■ **Dataset content**:

·····

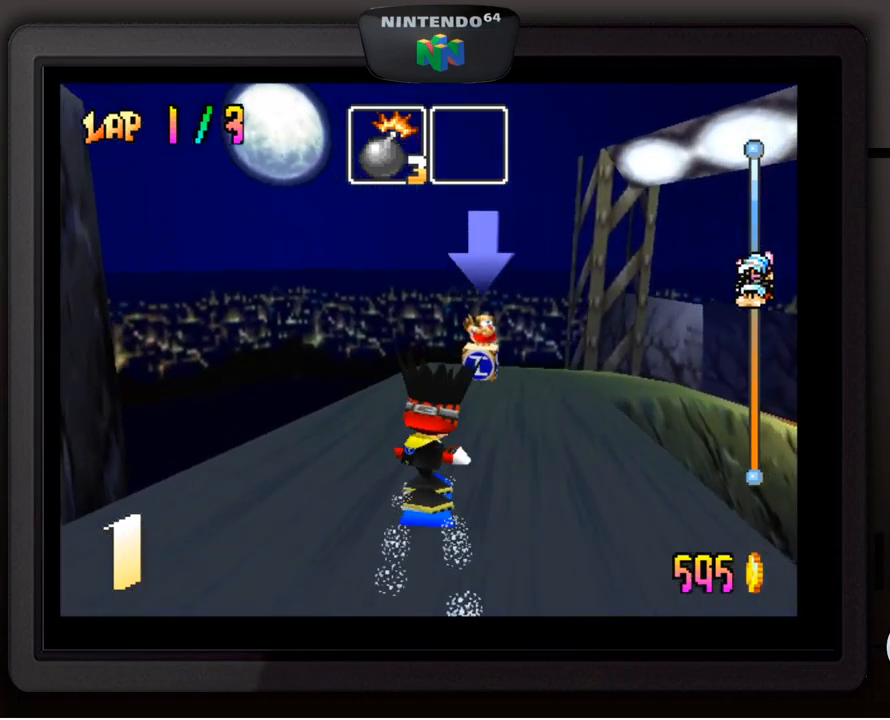
{"buttons": [], "left_stick": "down-right", "events": []}
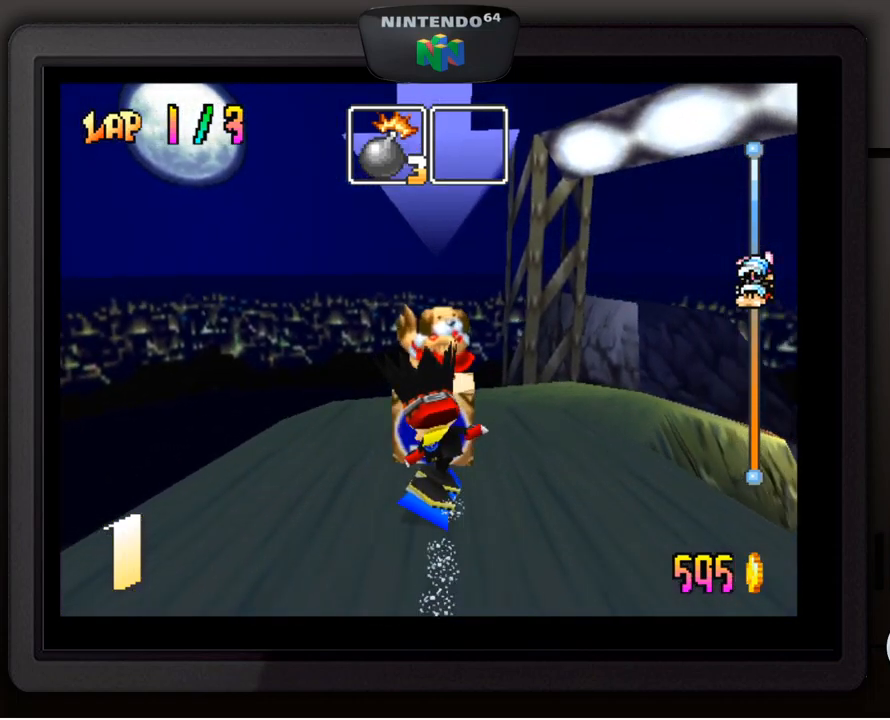
{"buttons": [], "left_stick": "down-right", "events": [[100, "left_stick", "center"], [367, "left_stick", "down-right"]]}
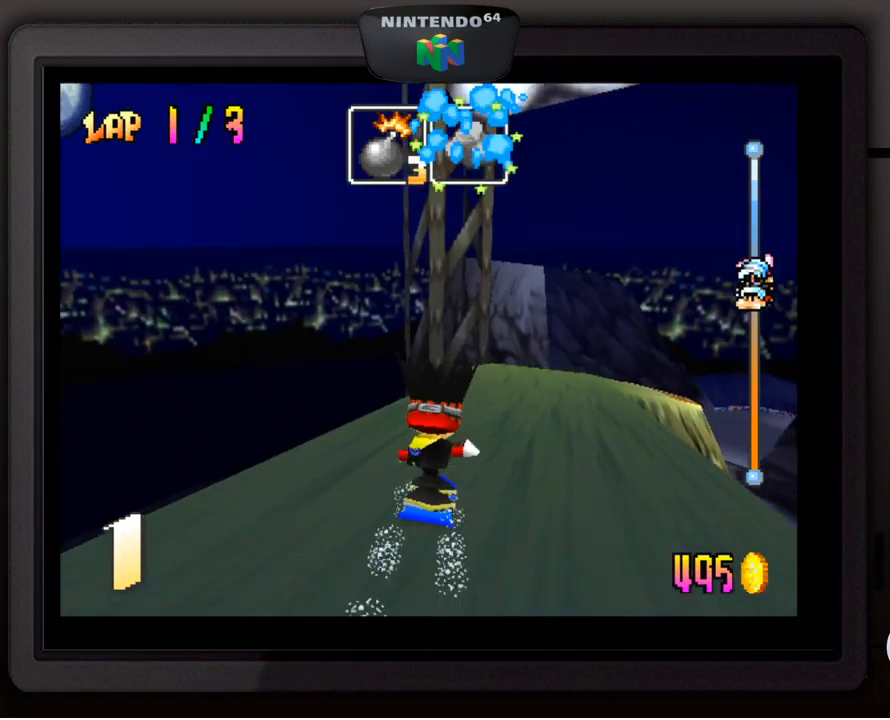
{"buttons": [], "left_stick": "center", "events": [[350, "left_stick", "center"]]}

·····

■ **What to produce**: Each line of the material with the word "center" in it should be listed.

■ **Reply to the exercise**:
{"buttons": [], "left_stick": "down-right", "events": [[100, "left_stick", "center"], [367, "left_stick", "down-right"]]}
{"buttons": [], "left_stick": "center", "events": [[350, "left_stick", "center"]]}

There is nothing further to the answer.